REPUBLIKA.CO.ID, JAKARTA --Jaksa Agung Muda Tindak Pidana Umum Fadil Zumhana melakukan ekspose dan menyetujui permohonan penghentian penuntutan berdasarkan keadilan restoratif perkara tindak pidana atas nama tersangka Doa Restu alias Restu yang disangka melanggar Pasal 372 KUHP tentang penggelapan.
Kepala Pusat Penerangan Hukum Kejaksaan Agung, Leonard Eben Ezer Simanjuntak, menuturkan tersangka Restu yang bekerja sebagai buruh lepas di Perusahaan PT MSAM telah melakukan perbuatan penggelapan pada bulan November 2020 dengan cara membawa barang inventaris milik PT MSAM berupa satu unit mesin kompresor beserta satu unit mesin penggerak diesel bekas, satu unit mesin semprot (STEAM) yang kesemua barang tersebut sudah dalam kondisi rusak dari workshop PT MSAM di Desa Sungai Pasir Kecamatan Pulau Laut Tengah Kabupaten Kota Baru ke rumah tersangka di perumahan karyawan PT MSAM Gunung Batu Ladung Estate.
“Motif tersangka membawa barang-barang tersebut karena dipikir tersangka sudah tidak terpakai dan kemudian karena kebutuhan hidup akibat kesulitan ekonomi sehingga timbul niat tersangka untuk menjual nya, namun barang-barang tersebut belum sempat laku terjual,” kata Leonard melalui keterangan tertulisnya, Jumat (21/1/2022).
Leonard menuturkan alasan pemberian penghentian penuntutan berdasarkan keadilan restoratif tersebut antara lain tersangka baru pertama kali melakukan tindak pidana, pasal yang disangkakan tindak pidananya diancam pidana tidak lebih dari empat tahun. Kemudian, telah ada kesepakatan perdamaian antara tersangka dengan korban pada tanggal 13 Januari 2022 dan tahap II dilaksanakan pada tanggal 13 Januari 2022 dihitung kalender 14 harinya berakhir pada 26 Januari 2022.

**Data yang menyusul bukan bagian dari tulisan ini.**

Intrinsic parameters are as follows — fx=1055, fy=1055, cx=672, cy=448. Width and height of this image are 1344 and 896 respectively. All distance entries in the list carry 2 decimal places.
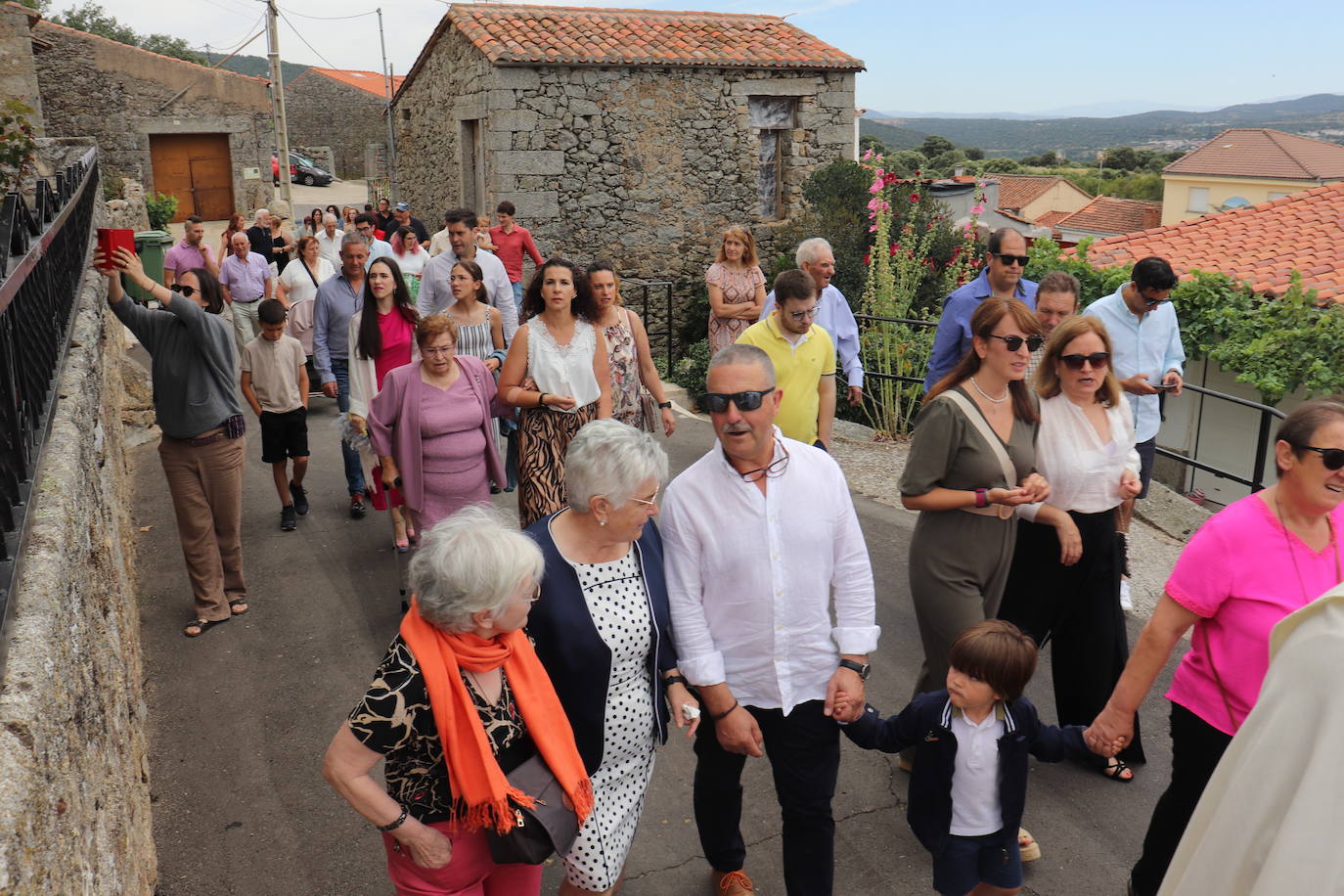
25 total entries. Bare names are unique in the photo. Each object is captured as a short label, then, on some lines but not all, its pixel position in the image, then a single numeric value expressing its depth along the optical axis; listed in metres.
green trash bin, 14.59
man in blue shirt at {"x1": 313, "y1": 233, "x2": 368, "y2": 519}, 7.35
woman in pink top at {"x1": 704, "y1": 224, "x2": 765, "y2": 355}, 8.20
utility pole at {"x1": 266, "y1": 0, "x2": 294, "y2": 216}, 22.23
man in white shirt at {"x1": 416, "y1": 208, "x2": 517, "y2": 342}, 7.54
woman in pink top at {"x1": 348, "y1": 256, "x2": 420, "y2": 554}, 6.32
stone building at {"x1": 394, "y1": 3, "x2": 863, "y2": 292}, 15.37
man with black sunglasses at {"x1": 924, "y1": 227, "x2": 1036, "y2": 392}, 5.72
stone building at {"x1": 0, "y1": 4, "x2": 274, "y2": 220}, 26.09
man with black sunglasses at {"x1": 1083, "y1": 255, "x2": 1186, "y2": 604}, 5.81
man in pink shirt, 10.88
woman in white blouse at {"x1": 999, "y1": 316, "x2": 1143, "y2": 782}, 3.94
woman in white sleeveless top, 5.23
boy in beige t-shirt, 6.97
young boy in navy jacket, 2.98
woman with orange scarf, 2.37
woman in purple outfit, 5.00
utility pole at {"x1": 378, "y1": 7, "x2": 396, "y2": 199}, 20.94
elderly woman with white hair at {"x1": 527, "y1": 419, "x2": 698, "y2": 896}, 2.77
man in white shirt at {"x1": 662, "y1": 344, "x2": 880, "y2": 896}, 3.02
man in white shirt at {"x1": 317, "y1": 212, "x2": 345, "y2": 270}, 11.41
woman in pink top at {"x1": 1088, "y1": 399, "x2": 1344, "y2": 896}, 2.86
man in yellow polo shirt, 5.27
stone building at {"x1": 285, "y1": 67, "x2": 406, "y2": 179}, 50.72
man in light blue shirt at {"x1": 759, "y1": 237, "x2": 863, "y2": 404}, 6.30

“Masyarakat merespon positif,” katanya.
Sementara itu, lanjut Leonard, Jampidum sangat mengapresiasi Kepala Kejaksaan Negeri Kotabaru beserta jajarannya karena proses penyelesaian perkara melalui restorative justice yang menunjukkan ketajaman hati nurani seorang jaksa karena tidak mudah untuk membangun dan meyakinkan masyarakat bahwa jaksa tidak hanya terikat pada aturan dantidak mudah melaksanakan restorative justice tanpa didorong fasilitator Kasi Pidum dan Kajari.
Dia menambahkan Kepala Kejaksaan Negeri Kotabaru selanjutnya akan menerbitkan Surat Ketetapan Penghentian Penuntutan (SKP2) Berdasarkan Keadilan Restoratif sebagai perwujudan kepastian hukum, berdasarkan Peraturan Jaksa Agung Nomor 15 Tahun 2020 tentang Penghentian Penuntutan Berdasarkan Keadilan Restoratif.
“Sebelum diberikan SKP2, tersangka telah dilakukan perdamaian oleh Kepala Kejaksaan Negeri tersebut baik terhadap korban, keluarga korban, yang disaksikan oleh tokoh masyarakat maupun dari penyidik kepolisian,” tutur Leonard.